* [What the exercise asks]: A word-for-word transcription of the data below is required.
━━━━━━━━
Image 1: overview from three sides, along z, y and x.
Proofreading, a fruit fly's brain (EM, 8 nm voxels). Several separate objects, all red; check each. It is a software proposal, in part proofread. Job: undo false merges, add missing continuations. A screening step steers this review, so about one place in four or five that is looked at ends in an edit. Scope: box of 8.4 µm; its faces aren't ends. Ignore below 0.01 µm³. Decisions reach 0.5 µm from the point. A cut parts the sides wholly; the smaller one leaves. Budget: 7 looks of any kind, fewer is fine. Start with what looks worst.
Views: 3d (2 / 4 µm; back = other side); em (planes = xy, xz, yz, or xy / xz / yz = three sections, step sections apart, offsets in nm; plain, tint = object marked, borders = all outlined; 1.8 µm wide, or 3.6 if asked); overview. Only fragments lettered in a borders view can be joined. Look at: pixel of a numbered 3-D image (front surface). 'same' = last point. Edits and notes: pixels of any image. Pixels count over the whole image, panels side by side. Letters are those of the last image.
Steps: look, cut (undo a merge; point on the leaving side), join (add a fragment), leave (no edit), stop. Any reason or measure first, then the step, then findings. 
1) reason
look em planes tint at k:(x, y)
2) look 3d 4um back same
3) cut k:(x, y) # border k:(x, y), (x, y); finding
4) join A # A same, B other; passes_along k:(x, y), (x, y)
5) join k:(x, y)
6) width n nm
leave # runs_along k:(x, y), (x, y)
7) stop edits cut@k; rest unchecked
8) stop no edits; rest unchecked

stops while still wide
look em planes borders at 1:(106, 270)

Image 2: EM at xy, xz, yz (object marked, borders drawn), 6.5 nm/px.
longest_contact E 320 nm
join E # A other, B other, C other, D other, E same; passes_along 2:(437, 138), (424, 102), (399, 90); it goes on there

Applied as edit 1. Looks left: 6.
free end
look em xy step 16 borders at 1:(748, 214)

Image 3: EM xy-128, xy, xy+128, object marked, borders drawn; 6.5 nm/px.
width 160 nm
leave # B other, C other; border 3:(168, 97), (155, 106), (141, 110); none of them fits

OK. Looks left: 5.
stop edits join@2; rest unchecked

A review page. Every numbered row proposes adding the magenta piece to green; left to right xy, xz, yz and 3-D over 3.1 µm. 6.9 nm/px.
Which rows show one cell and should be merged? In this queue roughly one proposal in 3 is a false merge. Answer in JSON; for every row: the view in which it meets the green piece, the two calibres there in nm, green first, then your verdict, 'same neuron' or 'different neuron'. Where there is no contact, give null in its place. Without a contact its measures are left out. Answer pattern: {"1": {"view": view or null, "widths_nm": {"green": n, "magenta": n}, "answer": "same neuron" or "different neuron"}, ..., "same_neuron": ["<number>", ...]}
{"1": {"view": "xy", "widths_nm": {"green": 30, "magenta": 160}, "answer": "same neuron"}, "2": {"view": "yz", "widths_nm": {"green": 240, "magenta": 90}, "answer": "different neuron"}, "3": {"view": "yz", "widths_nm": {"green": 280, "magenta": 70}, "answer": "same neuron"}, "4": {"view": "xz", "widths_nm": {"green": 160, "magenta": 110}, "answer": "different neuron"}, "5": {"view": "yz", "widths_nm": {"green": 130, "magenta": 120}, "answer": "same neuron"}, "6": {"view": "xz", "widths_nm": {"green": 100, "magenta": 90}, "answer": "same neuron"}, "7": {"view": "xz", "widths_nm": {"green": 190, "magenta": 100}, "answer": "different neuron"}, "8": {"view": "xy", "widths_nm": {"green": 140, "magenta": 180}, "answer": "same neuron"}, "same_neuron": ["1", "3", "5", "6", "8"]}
━━━━━━━━
* [Response to this exercise]:
Image 1: overview from three sides, along z, y and x.
Proofreading, a fruit fly's brain (EM, 8 nm voxels). Several separate objects, all red; check each. It is a software proposal, in part proofread. Job: undo false merges, add missing continuations. A screening step steers this review, so about one place in four or five that is looked at ends in an edit. Scope: box of 8.4 µm; its faces aren't ends. Ignore below 0.01 µm³. Decisions reach 0.5 µm from the point. A cut parts the sides wholly; the smaller one leaves. Budget: 7 looks of any kind, fewer is fine. Start with what looks worst.
Views: 3d (2 / 4 µm; back = other side); em (planes = xy, xz, yz, or xy / xz / yz = three sections, step sections apart, offsets in nm; plain, tint = object marked, borders = all outlined; 1.8 µm wide, or 3.6 if asked); overview. Only fragments lettered in a borders view can be joined. Look at: pixel of a numbered 3-D image (front surface). 'same' = last point. Edits and notes: pixels of any image. Pixels count over the whole image, panels side by side. Letters are those of the last image.
Steps: look, cut (undo a merge; point on the leaving side), join (add a fragment), leave (no edit), stop. Any reason or measure first, then the step, then findings. 
1) reason
look em planes tint at k:(x, y)
2) look 3d 4um back same
3) cut k:(x, y) # border k:(x, y), (x, y); finding
4) join A # A same, B other; passes_along k:(x, y), (x, y)
5) join k:(x, y)
6) width n nm
leave # runs_along k:(x, y), (x, y)
7) stop edits cut@k; rest unchecked
8) stop no edits; rest unchecked

stops while still wide
look em planes borders at 1:(106, 270)

Image 2: EM at xy, xz, yz (object marked, borders drawn), 6.5 nm/px.
longest_contact E 320 nm
join E # A other, B other, C other, D other, E same; passes_along 2:(437, 138), (424, 102), (399, 90); it goes on there

Applied as edit 1. Looks left: 6.
free end
look em xy step 16 borders at 1:(748, 214)

Image 3: EM xy-128, xy, xy+128, object marked, borders drawn; 6.5 nm/px.
width 160 nm
leave # B other, C other; border 3:(168, 97), (155, 106), (141, 110); none of them fits

OK. Looks left: 5.
stop edits join@2; rest unchecked

A review page. Every numbered row proposes adding the magenta piece to green; left to right xy, xz, yz and 3-D over 3.1 µm. 6.9 nm/px.
Which rows show one cell and should be merged? In this queue roughly one proposal in 3 is a false merge. Answer in JSON; for every row: the view in which it meets the green piece, the two calibres there in nm, green first, then your verdict, 'same neuron' or 'different neuron'. Where there is no contact, give null in its place. Without a contact its measures are left out. Answer pattern: {"1": {"view": view or null, "widths_nm": {"green": n, "magenta": n}, "answer": "same neuron" or "different neuron"}, ..., "same_neuron": ["<number>", ...]}
{"1": {"view": "xy", "widths_nm": {"green": 30, "magenta": 160}, "answer": "same neuron"}, "2": {"view": "yz", "widths_nm": {"green": 240, "magenta": 90}, "answer": "different neuron"}, "3": {"view": "yz", "widths_nm": {"green": 280, "magenta": 70}, "answer": "same neuron"}, "4": {"view": "xz", "widths_nm": {"green": 160, "magenta": 110}, "answer": "different neuron"}, "5": {"view": "yz", "widths_nm": {"green": 130, "magenta": 120}, "answer": "same neuron"}, "6": {"view": "xz", "widths_nm": {"green": 100, "magenta": 90}, "answer": "same neuron"}, "7": {"view": "xz", "widths_nm": {"green": 190, "magenta": 100}, "answer": "different neuron"}, "8": {"view": "xy", "widths_nm": {"green": 140, "magenta": 180}, "answer": "same neuron"}, "same_neuron": ["1", "3", "5", "6", "8"]}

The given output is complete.